Rodman v. Musselman

| Ky. Ct. App. | Oct 16, 1876

JUDGE ELLIOTT

delivered the opinion oe the court.

Having obtained a judgment on a return of “no property-found” against the appellee, A. J. Musselman, the appellant instituted his action under the 474th section of the Code for discovery of the said appellee’s effects, and also sued out an attachment against him. Appellant’s judgment debt amounted to $300 with interest from the 17th of April, 1873, till paid.

It appears in evidence that the appellee, A. J. Musselman, was marshal of the city of Louisville at the time of this suit, and so continued for some time thereafter, and that during the ■ progress of the suit all his salary due from the city of Louisville was attached by way of garnishment in the hands of the officers of said city.

The city, by consent of all the parties, answered and admitted that it owed said appellee, as marshal of the city of Louisville, the sum of $166.66, which it held subject to the order of the court; and the only material question presented in this record is as to whether the salary of the employees or officers of the towns and cities of this state is subject to the payment of their debts by the coercive process of the law.

This question has been decided both for and against the right to attach the salary of a city officer by the courts of the various states of the Union, but the decisions of some of the state courts are founded on the provisions of statutes which either exempt city officers’ salaries from liability to garnishment or attachment, or exclude city governments from the law of attachment or garnishment as to the salaries of its officers or employees.

*356In the case of Divine v. Harvie (7 Monroe, 439) this court-decided that the salary of an officer or employee of the state was not subject to attachment in the hands of the officers of the state; but the ground of this decision was that the state could not be sued, and that as it would take a suit or action to attach funds in its possession, the court would have no jurisdiction so far as the state was concerned, and that the law could not be evaded by an action against the officers of the state, who were the mere custodians of the salaries of its employees; and in Tracy & Loyd v. Hornbuckle and wife (8 Bush, 336) this court, in deciding against the right to attach the salary of a common-school-teacher, used the following language: “ Such funds were due from the state to one of its employees; and as the state can not be sued nor made a garnishee, parties will not be allowed to evade this inhibition by ignoring the state in their suits, and proceeding directly against the public officer having the custody of the moneys sought to be reached.”

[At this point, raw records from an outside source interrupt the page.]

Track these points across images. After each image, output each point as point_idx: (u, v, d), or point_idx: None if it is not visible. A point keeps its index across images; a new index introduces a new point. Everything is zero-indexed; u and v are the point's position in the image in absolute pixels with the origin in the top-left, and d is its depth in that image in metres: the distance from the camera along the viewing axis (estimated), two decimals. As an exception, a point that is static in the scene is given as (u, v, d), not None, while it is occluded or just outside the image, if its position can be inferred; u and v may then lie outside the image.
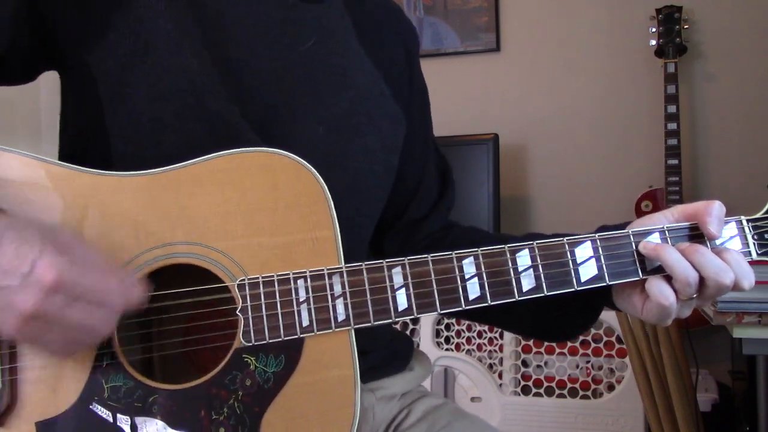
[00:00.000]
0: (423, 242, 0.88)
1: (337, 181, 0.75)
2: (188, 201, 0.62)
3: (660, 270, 0.63)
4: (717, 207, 0.64)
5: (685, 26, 2.21)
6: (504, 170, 2.28)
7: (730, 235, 0.66)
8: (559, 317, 0.75)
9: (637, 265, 0.64)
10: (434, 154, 0.93)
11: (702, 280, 0.62)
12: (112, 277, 0.56)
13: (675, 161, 2.15)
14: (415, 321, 2.10)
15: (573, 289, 0.64)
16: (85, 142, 0.71)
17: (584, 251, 0.64)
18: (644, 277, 0.64)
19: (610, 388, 1.93)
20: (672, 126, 2.16)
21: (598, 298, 0.70)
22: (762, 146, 2.25)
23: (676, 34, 2.19)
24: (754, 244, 0.66)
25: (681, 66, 2.20)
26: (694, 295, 0.63)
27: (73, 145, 0.74)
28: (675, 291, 0.62)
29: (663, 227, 0.65)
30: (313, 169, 0.63)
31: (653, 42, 2.23)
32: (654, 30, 2.23)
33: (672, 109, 2.16)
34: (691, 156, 2.30)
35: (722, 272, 0.61)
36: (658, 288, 0.63)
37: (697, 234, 0.65)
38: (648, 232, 0.65)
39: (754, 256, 0.66)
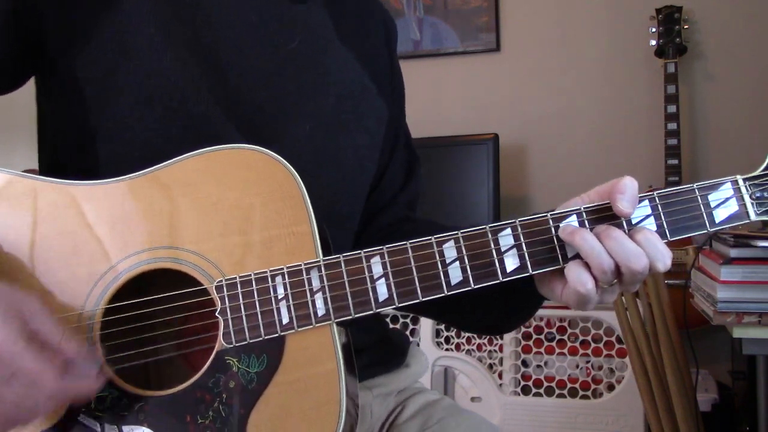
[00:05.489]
0: (376, 235, 0.85)
1: (329, 178, 0.76)
2: (164, 204, 0.61)
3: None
4: (627, 182, 0.59)
5: (685, 26, 2.20)
6: (504, 170, 2.28)
7: (644, 214, 0.61)
8: (504, 308, 0.73)
9: (558, 251, 0.60)
10: (404, 143, 0.91)
11: (618, 266, 0.58)
12: (57, 358, 0.52)
13: (675, 161, 2.14)
14: (415, 320, 2.10)
15: (498, 281, 0.60)
16: (72, 146, 0.72)
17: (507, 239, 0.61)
18: (564, 265, 0.60)
19: (610, 388, 1.93)
20: (672, 126, 2.15)
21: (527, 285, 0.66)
22: (762, 146, 2.25)
23: (676, 34, 2.18)
24: (752, 204, 0.61)
25: (681, 66, 2.20)
26: (615, 281, 0.59)
27: (58, 149, 0.75)
28: (594, 278, 0.59)
29: (580, 208, 0.61)
30: (286, 163, 0.62)
31: (653, 42, 2.22)
32: (654, 30, 2.22)
33: (672, 109, 2.15)
34: (691, 156, 2.29)
35: (634, 257, 0.57)
36: (576, 274, 0.59)
37: (612, 214, 0.60)
38: (565, 216, 0.61)
39: (753, 216, 0.61)
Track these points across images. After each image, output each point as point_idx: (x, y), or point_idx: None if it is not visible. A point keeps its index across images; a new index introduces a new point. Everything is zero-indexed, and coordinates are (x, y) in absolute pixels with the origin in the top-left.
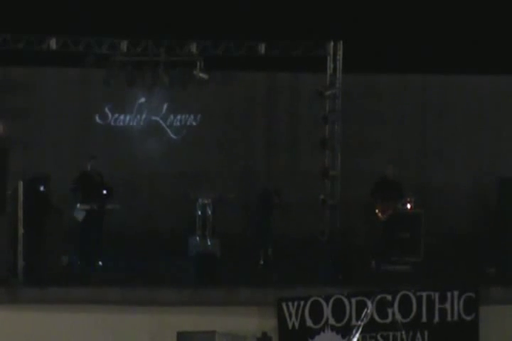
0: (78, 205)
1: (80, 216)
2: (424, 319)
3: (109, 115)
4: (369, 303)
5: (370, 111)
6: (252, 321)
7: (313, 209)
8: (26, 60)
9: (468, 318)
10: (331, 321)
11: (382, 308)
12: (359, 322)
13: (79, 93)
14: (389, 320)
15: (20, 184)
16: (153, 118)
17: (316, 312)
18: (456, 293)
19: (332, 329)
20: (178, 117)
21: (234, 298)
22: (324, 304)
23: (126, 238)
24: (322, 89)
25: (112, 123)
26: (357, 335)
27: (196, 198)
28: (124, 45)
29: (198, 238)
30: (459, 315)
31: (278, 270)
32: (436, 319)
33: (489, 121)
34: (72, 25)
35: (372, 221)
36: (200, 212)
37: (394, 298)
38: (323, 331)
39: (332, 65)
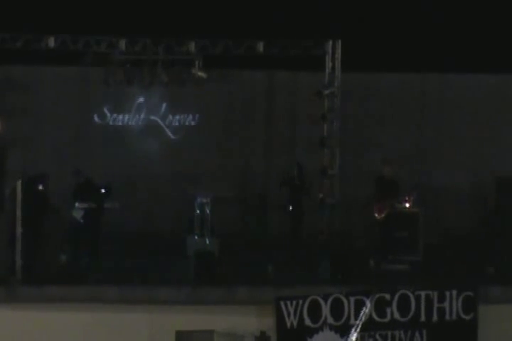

There is some intimation in the case of Divine v. Harvie that as the subjecting of a state officer’s salary to the payment of his debts by the coercive process of the courts might render him less efficient in the discharge of his duties, the same might conflict with a sound public policy.

But we are of opinion that the reasons that deny the right to attach the funds due from the state to its employees are not applicable to the claims due by the towns and cities of this state to their employees. A town or city, being a municipal corporation, is as subject to suit for what it owes as is a private individual, and any fund due from it to a debtor is as subject to attachment or garnishment while in its hands as if it were a private individual. Nor do we believe that the coercive appropriation of the salary of an officer of one of our towns or cities to payment of his debts conflicts with public policy.

The provisions of the 474th section of the Code are general, and apply to all debtors, and render all equitable estates liable *357to their provisions unless the same are exempt by law from the payment of indebtedness.

In ’the case of Speed v. Brown, &c. (10 B. Mon. 109) this court decided that the salary of the marshal of the city of Louisville was subject to the payment of his debts, and that the same could be attached on the return of no property found, and applied to the payment of his judgment creditor. This decision was rendered in 1849, and has been acquiesced in without legislative or judicial change ever since, and must now be regarded as the law of this state. We see no sound public policy that this rule of law contravenes.

The employees of the various towns and cities of this state number many thousands, and we see no reason why their wages should not be as liable to the payment of their debts as the wages of private employees.

An exemption of the salaries of city and town employees from coercive appropriation to the payment of their debts would result in a denial of credit to them, and consequently in more injury than benefit.

But however this may be, the liability of the city of Louisville to garnishment for the salary of its marshal, and the appropriation of the same to the payment of his debts, has been sustained by this court; and as we believe the law was then correctly ruled, a new trial is granted in this cause, and the judgment of the lower court reversed, with directions to sustain the attachment as to the fund due appellee and in the hands of the city, and for other proceedings not inconsistent herewith.